Factorials are fundamental when calculating permutations and combinations because they represent the total number of ways to arrange a set number of items. In the context of our exercise, \( 20! \) is used to find the total possible arrangements of 20 children, depicting how crucial the concept of factorial is in determining probabilities.

Permutations relate to the arrangement of objects in a specific order. When we find permutations, the order in which we place the items is significant. This concept is vital in probability when each sequence or arrangement is distinct.

A permutation is represented using factorials. For a group of \( n \) items, the number of permutations is \( n! \). If you have a subset of items, say \( r \) items from \( n \), the permutation is calculated as \( \frac{n!}{(n-r)!} \).

In our exercise, we calculate permutations to determine the ways boys and girls can be arranged separately, which involves \( 8! \) for boys and \( 12! \) for girls. Each group must be ordered internally before being considered together, underscoring the importance of permutations.

Arrangements describe how items can be placed in an orderly sequence. Similar to permutations, arrangements also consider the position of each item. However, arrangements might refer to scenarios where some elements have conditions or restrictions on their positioning. In the exercise, the arrangement of boys at one end and girls at the other illustrates a specific constraint-dependent arrangement.
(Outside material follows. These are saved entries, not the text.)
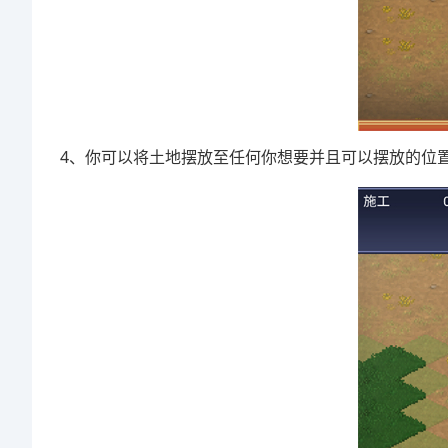
4、你可以将土地摆放至任何你想要并且可以摆放的位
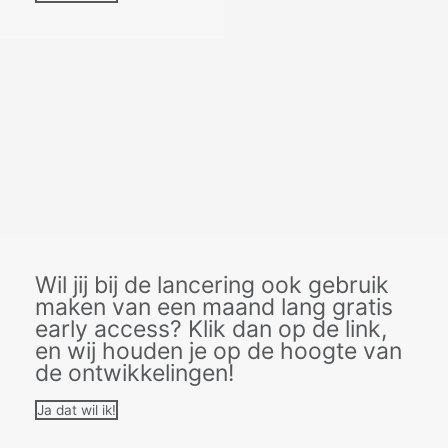
Wil jij bij de lancering ook gebruik
maken van een maand lang gratis
early access? Klik dan op de link,
en wij houden je op de hoogte van
de ontwikkelingen!
Ja dat wil ik!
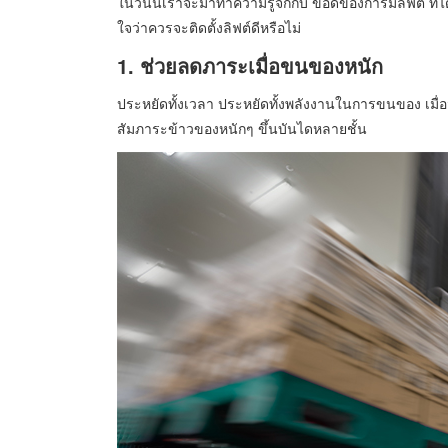
ในวันนี้เราจะมาทำความรู้จักกับ ข้อดีของการมีลิฟต์ ที่ไ
ใจว่าควรจะติดตั้งลิฟต์ดีหรือไม่
1. ช่วยลดภาระเมื่อขนของหนัก
ประหยัดทั้งเวลา ประหยัดทั้งพลังงานในการขนของ เมื่
สัมภาระข้าวของหนักๆ ขึ้นบันไดหลายชั้น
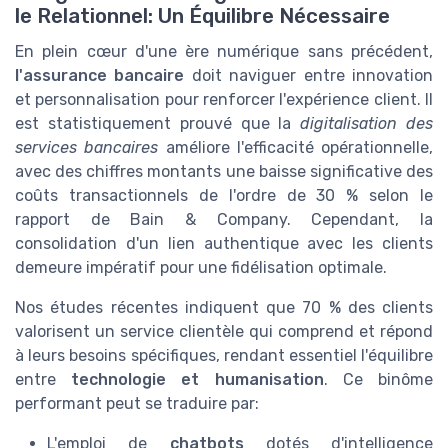
le Relationnel: Un Équilibre Nécessaire
En plein cœur d'une ère numérique sans précédent,
l'assurance bancaire
doit naviguer entre innovation
et personnalisation pour renforcer l'expérience client. Il
est statistiquement prouvé que la
digitalisation des
services bancaires
améliore l'efficacité opérationnelle,
avec des chiffres montants une baisse significative des
coûts transactionnels de l'ordre de 30 % selon le
rapport de Bain & Company. Cependant, la
consolidation d'un lien authentique avec les clients
demeure impératif pour une fidélisation optimale.
Nos études récentes indiquent que 70 % des clients
valorisent un service clientèle qui comprend et répond
à leurs besoins spécifiques, rendant essentiel l'équilibre
entre
technologie et humanisation
. Ce binôme
performant peut se traduire par:
L'emploi de
chatbots
dotés d'intelligence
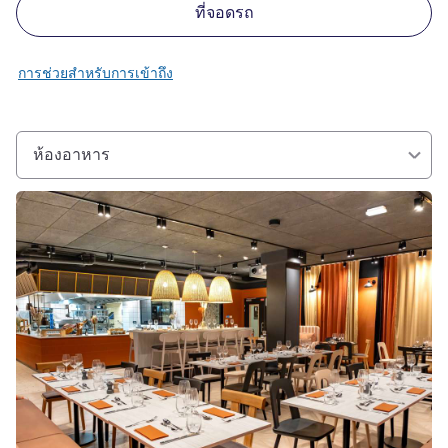
ที่จอดรถ
การช่วยสำหรับการเข้าถึง
ห้องอาหาร
ดูรายละเอียด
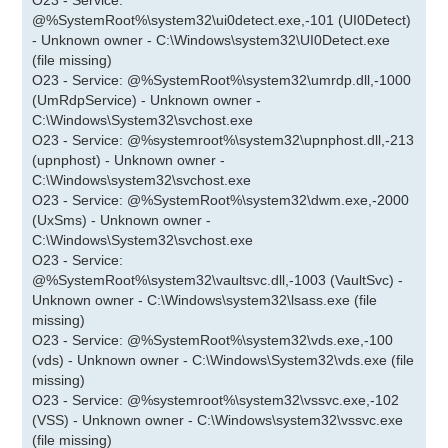
O23 - Service:
@%SystemRoot%\system32\ui0detect.exe,-101 (UI0Detect)
- Unknown owner - C:\Windows\system32\UI0Detect.exe
(file missing)
O23 - Service: @%SystemRoot%\system32\umrdp.dll,-1000
(UmRdpService) - Unknown owner -
C:\Windows\System32\svchost.exe
O23 - Service: @%systemroot%\system32\upnphost.dll,-213
(upnphost) - Unknown owner -
C:\Windows\system32\svchost.exe
O23 - Service: @%SystemRoot%\system32\dwm.exe,-2000
(UxSms) - Unknown owner -
C:\Windows\System32\svchost.exe
O23 - Service:
@%SystemRoot%\system32\vaultsvc.dll,-1003 (VaultSvc) -
Unknown owner - C:\Windows\system32\lsass.exe (file
missing)
O23 - Service: @%SystemRoot%\system32\vds.exe,-100
(vds) - Unknown owner - C:\Windows\System32\vds.exe (file
missing)
O23 - Service: @%systemroot%\system32\vssvc.exe,-102
(VSS) - Unknown owner - C:\Windows\system32\vssvc.exe
(file missing)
• First, arrange all boys together and all girls together.
• Next, consider two positional options: boys on the left and girls on the right, or vice versa.

By exploring these options, the arrangements become restricted rather than general, demonstrating how specific conditions alter the concept of arrangement in combinatorial problems.

Combinatorics is the field of mathematics that studies the counting, arrangement, and combination of elements within a set. It provides the tools to calculate probability, arrange sequences, and examine how different choices can be made.

Key components in combinatorics include:

• Factorials: Used to find the number of ways elements can be arranged.
• Permutations: Determine sequences where order matters.
• Combinations: Calculate groupings where order is not important.

In our problem, combinatorics helps us understand the total number of possible arrangements of the children and the specific arrangements where gender groupings are placed at opposite ends. Remember, combinatorics, through its various principles, underpins much of probability theory, offering clarity on how scenarios are configured and analyzed.